-- START OF TEXT EXCERPT --

The fear by the Kikuyu of a government in which they have no control is the biggest hurdle confronting the Jubilee Party’s twin mission to secure President Uhuru Kenyatta’s re-election in 2017, and play launching pad for Deputy President William Ruto’s presidential contest in 2022.

The pervasive fear of forced repatriation of the most populous and peripatetic community — with as many members outside of the native Central Kenya as there are inside — drives the Kikuyu to cling to the safe and familiar: their own.

The political expression of this fear is the rabid dread of anything that remotely resembled Majimbo (regionalism), and Uhuru’s current burden is to convince his kinsmen that Ruto can guarantee their interests and assuage their fears if they vote for him.

Although the region has produced three of the four independent presidents, a siege mentality against power of state being turned against the Kikuyu was a dominant factor influencing voter behaviour during elections. This dread of forced eviction is rooted in the colonial experience, the anti-Gema purge of the 80s and perpetuated by the cyclic ethnic violence around election seasons in the 90s, whose ghosts are still haunting the nation to date, including the International Criminal Court’s interventions in Kenya.

The trauma of the colonial experience, and fear of retribution against the region’s political elite for perceived past excesses during the reign of first President Jomo Kenyatta, continue to cast a dark shadow on voter behaviour during elections.

-- END OF TEXT EXCERPT --
-- START OF DATA PROVIDED --

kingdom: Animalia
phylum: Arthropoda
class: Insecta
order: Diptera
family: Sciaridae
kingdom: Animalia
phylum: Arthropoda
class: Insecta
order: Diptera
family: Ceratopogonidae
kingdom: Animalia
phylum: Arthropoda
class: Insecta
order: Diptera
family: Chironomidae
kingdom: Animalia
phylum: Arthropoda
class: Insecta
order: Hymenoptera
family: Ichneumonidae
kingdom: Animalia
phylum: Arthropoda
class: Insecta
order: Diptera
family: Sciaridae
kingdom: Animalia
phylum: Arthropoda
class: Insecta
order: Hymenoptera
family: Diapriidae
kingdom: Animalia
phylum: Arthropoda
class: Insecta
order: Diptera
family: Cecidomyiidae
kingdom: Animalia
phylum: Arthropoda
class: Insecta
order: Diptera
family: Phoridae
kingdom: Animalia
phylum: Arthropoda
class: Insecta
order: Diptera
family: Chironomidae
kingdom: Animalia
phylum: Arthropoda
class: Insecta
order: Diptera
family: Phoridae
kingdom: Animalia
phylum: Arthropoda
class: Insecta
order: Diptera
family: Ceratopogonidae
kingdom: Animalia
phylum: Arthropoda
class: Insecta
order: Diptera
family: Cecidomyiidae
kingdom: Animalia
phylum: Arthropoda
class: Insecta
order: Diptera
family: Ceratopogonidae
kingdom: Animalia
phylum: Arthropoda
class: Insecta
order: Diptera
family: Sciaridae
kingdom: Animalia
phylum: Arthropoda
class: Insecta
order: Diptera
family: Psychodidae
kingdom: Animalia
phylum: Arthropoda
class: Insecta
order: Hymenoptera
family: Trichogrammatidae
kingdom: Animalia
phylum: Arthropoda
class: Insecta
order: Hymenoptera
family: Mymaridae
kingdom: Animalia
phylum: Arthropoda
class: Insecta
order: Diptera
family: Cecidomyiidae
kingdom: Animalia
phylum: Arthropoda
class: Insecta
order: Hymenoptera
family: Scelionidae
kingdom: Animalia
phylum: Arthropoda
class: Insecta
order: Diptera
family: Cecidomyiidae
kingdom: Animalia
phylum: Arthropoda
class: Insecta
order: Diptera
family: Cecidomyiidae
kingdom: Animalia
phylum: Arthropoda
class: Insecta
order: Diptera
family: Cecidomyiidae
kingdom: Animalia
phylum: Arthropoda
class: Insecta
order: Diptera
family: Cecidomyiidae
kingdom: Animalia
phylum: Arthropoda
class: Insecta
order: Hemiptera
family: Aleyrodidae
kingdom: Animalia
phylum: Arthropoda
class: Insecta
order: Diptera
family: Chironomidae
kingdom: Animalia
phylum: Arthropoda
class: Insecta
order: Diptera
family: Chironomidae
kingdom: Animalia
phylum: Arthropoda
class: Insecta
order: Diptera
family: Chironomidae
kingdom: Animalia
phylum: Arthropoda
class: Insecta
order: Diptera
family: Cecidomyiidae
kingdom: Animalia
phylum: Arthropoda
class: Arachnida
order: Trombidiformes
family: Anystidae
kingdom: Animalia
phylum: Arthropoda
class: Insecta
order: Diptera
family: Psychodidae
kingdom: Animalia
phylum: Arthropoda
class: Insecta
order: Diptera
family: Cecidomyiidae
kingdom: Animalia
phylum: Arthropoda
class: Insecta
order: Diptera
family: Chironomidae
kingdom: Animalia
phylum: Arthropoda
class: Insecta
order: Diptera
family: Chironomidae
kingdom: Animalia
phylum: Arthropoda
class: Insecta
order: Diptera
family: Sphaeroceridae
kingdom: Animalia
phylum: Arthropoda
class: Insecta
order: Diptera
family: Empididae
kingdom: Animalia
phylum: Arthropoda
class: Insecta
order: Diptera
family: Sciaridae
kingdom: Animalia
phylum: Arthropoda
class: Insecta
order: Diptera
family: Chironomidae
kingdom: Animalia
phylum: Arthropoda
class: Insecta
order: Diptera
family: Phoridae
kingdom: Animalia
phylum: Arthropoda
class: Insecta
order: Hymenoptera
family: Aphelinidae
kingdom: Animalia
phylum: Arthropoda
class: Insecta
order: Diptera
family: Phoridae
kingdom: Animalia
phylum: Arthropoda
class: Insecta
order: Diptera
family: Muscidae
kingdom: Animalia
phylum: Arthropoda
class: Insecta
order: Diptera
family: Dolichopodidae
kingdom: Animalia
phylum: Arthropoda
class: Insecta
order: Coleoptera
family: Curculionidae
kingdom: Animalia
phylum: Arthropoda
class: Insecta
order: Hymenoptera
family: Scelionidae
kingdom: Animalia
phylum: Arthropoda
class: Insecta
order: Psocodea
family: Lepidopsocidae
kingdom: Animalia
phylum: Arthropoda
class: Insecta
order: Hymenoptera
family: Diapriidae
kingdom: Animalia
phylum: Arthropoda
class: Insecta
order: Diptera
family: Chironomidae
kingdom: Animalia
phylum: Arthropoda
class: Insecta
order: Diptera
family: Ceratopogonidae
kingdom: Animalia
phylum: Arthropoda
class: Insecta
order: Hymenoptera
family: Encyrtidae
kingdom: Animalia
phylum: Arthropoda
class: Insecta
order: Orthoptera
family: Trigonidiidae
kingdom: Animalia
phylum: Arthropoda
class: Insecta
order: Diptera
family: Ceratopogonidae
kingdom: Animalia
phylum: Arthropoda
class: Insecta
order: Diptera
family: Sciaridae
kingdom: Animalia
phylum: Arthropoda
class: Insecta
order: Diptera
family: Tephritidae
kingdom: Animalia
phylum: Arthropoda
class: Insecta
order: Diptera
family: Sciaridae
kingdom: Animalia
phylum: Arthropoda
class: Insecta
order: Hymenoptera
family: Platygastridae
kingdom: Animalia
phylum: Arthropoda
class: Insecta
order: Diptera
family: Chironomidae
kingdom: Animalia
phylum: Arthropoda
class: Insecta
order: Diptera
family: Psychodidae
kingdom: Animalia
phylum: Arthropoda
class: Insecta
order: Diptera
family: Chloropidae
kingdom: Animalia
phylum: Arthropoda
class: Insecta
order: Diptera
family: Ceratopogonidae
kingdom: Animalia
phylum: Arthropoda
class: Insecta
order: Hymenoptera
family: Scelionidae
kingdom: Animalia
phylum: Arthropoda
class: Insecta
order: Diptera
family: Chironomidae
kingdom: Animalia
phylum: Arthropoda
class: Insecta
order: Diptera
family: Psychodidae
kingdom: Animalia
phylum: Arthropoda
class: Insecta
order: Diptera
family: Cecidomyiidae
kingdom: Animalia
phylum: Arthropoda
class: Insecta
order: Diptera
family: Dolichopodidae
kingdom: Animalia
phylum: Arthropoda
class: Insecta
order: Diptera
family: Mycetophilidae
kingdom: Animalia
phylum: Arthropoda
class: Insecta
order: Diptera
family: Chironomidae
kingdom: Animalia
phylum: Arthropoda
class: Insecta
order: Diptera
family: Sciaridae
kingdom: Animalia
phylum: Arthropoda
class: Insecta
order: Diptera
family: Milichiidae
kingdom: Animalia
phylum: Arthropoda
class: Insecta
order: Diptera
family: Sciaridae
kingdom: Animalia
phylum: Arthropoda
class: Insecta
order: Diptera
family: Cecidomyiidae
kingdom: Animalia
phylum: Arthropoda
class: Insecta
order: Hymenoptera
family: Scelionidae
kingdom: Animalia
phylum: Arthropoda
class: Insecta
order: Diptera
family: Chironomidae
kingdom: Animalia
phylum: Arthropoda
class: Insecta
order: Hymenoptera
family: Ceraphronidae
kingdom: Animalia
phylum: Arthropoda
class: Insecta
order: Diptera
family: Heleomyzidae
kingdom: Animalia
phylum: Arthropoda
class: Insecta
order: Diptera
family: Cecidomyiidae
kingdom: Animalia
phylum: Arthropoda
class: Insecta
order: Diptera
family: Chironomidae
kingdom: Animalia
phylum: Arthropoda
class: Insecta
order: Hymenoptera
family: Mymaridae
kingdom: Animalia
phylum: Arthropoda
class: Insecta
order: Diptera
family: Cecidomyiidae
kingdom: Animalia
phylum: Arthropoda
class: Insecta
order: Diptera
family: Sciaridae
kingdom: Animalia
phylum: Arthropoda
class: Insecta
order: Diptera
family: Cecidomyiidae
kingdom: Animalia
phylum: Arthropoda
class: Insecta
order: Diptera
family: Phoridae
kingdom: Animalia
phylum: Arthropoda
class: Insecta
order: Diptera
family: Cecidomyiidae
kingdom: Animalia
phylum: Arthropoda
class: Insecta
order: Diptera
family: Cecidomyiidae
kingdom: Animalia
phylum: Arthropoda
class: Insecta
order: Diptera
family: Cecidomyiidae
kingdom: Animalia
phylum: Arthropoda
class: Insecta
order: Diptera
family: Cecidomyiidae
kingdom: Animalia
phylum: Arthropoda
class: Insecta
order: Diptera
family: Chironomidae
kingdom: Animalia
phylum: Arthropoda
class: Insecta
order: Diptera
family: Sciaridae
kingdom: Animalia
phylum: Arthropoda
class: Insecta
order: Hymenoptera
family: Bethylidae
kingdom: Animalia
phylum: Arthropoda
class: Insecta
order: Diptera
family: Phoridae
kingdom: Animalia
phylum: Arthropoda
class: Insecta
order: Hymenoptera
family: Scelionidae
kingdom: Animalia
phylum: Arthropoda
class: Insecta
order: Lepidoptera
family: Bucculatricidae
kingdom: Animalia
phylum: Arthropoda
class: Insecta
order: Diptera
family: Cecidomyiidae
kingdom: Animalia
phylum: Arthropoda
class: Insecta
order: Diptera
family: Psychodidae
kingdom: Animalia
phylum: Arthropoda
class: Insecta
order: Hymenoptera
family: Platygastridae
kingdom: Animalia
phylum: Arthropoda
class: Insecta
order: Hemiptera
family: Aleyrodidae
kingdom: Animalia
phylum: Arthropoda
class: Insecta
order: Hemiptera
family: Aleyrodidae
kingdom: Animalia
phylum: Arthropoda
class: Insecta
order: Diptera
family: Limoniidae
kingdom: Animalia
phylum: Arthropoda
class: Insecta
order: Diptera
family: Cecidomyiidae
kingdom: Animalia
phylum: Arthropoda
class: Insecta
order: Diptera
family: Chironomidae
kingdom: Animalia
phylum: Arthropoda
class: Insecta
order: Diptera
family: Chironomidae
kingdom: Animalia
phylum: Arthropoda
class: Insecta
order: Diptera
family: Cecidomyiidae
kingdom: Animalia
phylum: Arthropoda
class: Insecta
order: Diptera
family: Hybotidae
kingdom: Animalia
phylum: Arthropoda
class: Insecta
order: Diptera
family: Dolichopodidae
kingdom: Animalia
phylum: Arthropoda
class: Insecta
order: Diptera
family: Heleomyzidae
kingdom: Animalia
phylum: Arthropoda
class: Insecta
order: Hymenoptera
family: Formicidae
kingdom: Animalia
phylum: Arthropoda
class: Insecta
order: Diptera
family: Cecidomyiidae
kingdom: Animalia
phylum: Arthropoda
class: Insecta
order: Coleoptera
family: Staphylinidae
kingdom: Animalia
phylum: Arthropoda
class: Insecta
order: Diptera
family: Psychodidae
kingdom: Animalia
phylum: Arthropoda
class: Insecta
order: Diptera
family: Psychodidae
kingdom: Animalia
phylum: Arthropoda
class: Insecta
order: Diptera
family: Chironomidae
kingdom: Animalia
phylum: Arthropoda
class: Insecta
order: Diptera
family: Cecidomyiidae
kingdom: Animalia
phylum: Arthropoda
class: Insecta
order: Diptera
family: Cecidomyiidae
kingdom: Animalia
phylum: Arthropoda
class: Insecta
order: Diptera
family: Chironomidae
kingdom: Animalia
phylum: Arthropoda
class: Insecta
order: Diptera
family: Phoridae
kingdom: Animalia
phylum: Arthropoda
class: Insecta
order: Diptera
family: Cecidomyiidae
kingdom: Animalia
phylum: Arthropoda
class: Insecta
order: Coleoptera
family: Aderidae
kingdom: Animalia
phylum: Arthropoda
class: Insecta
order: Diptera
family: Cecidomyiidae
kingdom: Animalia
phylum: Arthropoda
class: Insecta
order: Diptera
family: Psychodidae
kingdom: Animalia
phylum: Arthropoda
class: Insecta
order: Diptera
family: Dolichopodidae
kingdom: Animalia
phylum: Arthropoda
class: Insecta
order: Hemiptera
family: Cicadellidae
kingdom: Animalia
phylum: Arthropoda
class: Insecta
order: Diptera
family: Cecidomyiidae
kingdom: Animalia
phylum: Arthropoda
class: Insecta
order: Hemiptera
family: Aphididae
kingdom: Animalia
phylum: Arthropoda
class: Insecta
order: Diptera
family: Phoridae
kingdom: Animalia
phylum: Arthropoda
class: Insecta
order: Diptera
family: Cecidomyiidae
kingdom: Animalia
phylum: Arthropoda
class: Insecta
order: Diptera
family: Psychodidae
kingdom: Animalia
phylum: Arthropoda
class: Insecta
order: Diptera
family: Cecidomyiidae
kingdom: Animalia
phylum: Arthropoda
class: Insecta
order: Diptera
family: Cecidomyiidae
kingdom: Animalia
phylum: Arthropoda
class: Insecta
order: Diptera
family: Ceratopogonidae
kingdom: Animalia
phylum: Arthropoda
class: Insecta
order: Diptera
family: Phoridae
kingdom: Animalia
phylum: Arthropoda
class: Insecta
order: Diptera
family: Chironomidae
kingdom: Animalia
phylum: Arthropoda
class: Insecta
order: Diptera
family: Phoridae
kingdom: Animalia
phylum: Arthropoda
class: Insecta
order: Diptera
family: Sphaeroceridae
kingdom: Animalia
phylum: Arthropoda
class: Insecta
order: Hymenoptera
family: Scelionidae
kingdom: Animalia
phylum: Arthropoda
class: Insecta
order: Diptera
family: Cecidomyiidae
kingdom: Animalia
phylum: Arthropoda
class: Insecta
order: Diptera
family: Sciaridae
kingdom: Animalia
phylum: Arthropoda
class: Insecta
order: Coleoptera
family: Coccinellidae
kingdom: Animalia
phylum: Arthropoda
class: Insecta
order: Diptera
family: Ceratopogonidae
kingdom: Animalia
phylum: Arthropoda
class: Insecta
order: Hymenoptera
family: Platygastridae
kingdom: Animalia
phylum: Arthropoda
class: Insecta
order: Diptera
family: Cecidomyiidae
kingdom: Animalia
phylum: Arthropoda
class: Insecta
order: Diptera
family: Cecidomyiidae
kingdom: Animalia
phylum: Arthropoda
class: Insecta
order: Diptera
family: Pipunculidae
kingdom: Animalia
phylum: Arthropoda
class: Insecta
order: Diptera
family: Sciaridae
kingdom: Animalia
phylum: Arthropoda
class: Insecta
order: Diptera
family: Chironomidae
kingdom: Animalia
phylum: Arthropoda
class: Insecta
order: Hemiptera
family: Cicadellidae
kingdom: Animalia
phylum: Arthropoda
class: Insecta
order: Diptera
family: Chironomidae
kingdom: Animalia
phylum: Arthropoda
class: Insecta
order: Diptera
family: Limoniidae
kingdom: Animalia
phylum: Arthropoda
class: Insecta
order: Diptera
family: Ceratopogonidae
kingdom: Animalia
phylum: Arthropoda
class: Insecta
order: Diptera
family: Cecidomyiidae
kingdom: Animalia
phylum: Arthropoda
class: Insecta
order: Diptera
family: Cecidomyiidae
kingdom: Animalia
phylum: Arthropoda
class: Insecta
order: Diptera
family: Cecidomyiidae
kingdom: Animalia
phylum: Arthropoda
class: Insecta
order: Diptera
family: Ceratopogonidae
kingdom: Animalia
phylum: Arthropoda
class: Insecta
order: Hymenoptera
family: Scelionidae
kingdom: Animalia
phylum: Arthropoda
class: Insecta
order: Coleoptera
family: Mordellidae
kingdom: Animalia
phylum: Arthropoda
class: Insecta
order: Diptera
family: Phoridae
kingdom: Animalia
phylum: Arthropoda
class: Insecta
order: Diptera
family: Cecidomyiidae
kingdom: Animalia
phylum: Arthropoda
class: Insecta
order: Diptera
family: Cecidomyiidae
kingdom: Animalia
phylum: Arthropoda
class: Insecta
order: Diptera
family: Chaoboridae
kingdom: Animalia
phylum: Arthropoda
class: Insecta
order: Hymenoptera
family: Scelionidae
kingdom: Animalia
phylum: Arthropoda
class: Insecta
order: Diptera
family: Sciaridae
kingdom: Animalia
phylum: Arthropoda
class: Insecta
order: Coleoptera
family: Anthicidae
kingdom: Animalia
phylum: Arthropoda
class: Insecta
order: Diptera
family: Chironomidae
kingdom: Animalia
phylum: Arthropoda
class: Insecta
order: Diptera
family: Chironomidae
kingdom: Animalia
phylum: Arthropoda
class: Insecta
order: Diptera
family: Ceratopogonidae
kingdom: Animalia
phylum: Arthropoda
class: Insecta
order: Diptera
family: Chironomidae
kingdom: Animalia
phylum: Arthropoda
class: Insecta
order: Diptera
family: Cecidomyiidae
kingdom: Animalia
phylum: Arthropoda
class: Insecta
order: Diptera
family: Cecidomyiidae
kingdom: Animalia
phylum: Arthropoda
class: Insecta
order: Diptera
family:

-- END OF DATA PROVIDED --

▶ JOBS:
A. Can you answer these from the excerpt on Kikuyu voting fears?
(i) Which two election years does the Jubilee Party's twin mission concern?
(ii) How many of the four independent presidents has the region produced?
(iii) What English word does the excerpt give for Majimbo?
B. Does each statement agree with the excerpt on Kikuyu voting fears?
(i) The Kikuyu have more members inside Central Kenya than outside it.
(ii) The dread of forced eviction is traced in part to the anti-Gema purge of the 80s.
(iii) Jomo Kenyatta is identified as the first President.
C. Could you reproduce word for word everything in the excerpt on Kikuyu voting fears from "The fear by" down to "contest in 2022."?

▶ PER-TASK ANSWERS:
A.
(i) 2017, for Uhuru Kenyatta's re-election, and 2022, for William Ruto's presidential contest.
(ii) Three.
(iii) Regionalism.

B.
(i) No: "with as many members outside of the native Central Kenya as there are inside"
(ii) Yes: "rooted in the colonial experience, the anti-Gema purge of the 80s"
(iii) Yes: "first President Jomo Kenyatta"

C.
The fear by the Kikuyu of a government in which they have no control is the biggest hurdle confronting the Jubilee Party’s twin mission to secure President Uhuru Kenyatta’s re-election in 2017, and play launching pad for Deputy President William Ruto’s presidential contest in 2022.